À ce stade, la situation se compliqua légèrement. Par pur hasard, la rédaction des nouvelles de lord John a alterné avec celle du roman, à savoir, dans l’ordre : Hellfire, Une affaire privée, Le succube. En outre, je m’étais embarquée dans un second roman, La Confrérie de l’épée. Tout cela était fort bien, mais mon éditeur allemand, pressé de sortir le recueil, m’a demandé de me bouger un peu et de finir la troisième nouvelle avant d’achever le second roman. Étant d’une nature obligeante, j’ai accepté. Permettez-moi de préciser qu’écrire une nouvelle qui suit un roman qui n’a pas encore été écrit n’est pas la chose la plus aisée au monde.

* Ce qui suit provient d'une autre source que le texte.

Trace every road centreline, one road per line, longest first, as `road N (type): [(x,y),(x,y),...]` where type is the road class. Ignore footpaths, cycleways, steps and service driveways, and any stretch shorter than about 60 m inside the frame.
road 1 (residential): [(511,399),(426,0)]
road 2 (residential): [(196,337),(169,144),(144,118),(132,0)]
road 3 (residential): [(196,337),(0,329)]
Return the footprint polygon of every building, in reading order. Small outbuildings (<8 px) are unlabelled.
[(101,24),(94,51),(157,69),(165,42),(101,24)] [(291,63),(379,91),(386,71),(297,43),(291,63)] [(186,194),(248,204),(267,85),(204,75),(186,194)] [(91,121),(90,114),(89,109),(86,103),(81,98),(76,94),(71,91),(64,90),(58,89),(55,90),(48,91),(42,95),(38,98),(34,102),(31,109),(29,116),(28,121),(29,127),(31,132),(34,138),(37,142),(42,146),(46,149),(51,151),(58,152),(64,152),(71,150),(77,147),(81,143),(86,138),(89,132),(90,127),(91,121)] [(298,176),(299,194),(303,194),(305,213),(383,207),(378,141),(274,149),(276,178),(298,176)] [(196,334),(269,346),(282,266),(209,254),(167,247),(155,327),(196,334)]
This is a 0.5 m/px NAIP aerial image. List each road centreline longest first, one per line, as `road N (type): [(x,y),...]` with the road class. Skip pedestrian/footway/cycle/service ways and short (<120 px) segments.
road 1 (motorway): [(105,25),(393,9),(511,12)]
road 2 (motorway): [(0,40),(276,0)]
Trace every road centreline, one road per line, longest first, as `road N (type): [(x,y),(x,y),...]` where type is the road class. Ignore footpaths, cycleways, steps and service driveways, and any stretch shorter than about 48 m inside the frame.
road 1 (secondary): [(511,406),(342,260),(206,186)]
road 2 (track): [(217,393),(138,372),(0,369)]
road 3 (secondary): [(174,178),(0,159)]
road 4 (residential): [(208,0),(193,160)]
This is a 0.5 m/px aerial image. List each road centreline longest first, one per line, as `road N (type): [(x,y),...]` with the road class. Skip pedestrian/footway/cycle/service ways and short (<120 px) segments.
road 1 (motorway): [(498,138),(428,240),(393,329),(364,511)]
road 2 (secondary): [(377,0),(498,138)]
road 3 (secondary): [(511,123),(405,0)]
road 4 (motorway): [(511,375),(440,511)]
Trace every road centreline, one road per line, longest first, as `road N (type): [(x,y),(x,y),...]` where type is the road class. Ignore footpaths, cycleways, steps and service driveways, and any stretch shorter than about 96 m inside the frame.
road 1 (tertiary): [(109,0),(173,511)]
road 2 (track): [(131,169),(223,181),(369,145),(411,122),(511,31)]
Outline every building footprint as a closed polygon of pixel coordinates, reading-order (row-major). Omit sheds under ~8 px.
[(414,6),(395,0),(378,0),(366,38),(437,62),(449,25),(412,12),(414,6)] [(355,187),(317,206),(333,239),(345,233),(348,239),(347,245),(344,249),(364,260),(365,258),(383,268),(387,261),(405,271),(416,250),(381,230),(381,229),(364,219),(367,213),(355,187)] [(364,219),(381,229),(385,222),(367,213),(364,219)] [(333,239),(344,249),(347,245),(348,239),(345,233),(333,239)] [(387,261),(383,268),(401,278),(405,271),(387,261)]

Mais si j’avais voulu une vie simple, sans doute aurais-je choisi le métier de nettoyeur de piscines.


Ce recueil devait initialement s’intituler Lord John and a Whiff of Brimstone (« Lord John et une bouffée de soufre ») en raison de l’élément surnaturel commun aux trois histoires. Toutefois, l’éditeur allemand m’a expliqué qu’il ne pouvait utiliser ce titre car mon précédent roman tir la série du Chardon s’appelait A Breath of Snow and Ashes (« Un souffle de neige et de cendres », La Neige et la Cendre dans l’édition française), Ein Hauch von Schnee und Asche en allemand. Or, comme «souffle» et «bouffée» se traduisent de la même manière en allemand et qu’il avait déjà un titre commençant par Ein Hauch..., il trouvait que c’était amplement suffisant. Il m’a proposé à la place Lord John and the Hand of Devils, que j’ai trouvé formidable et ai immédiatement adopté pour la version originale. J’espère qu’il vous plaira !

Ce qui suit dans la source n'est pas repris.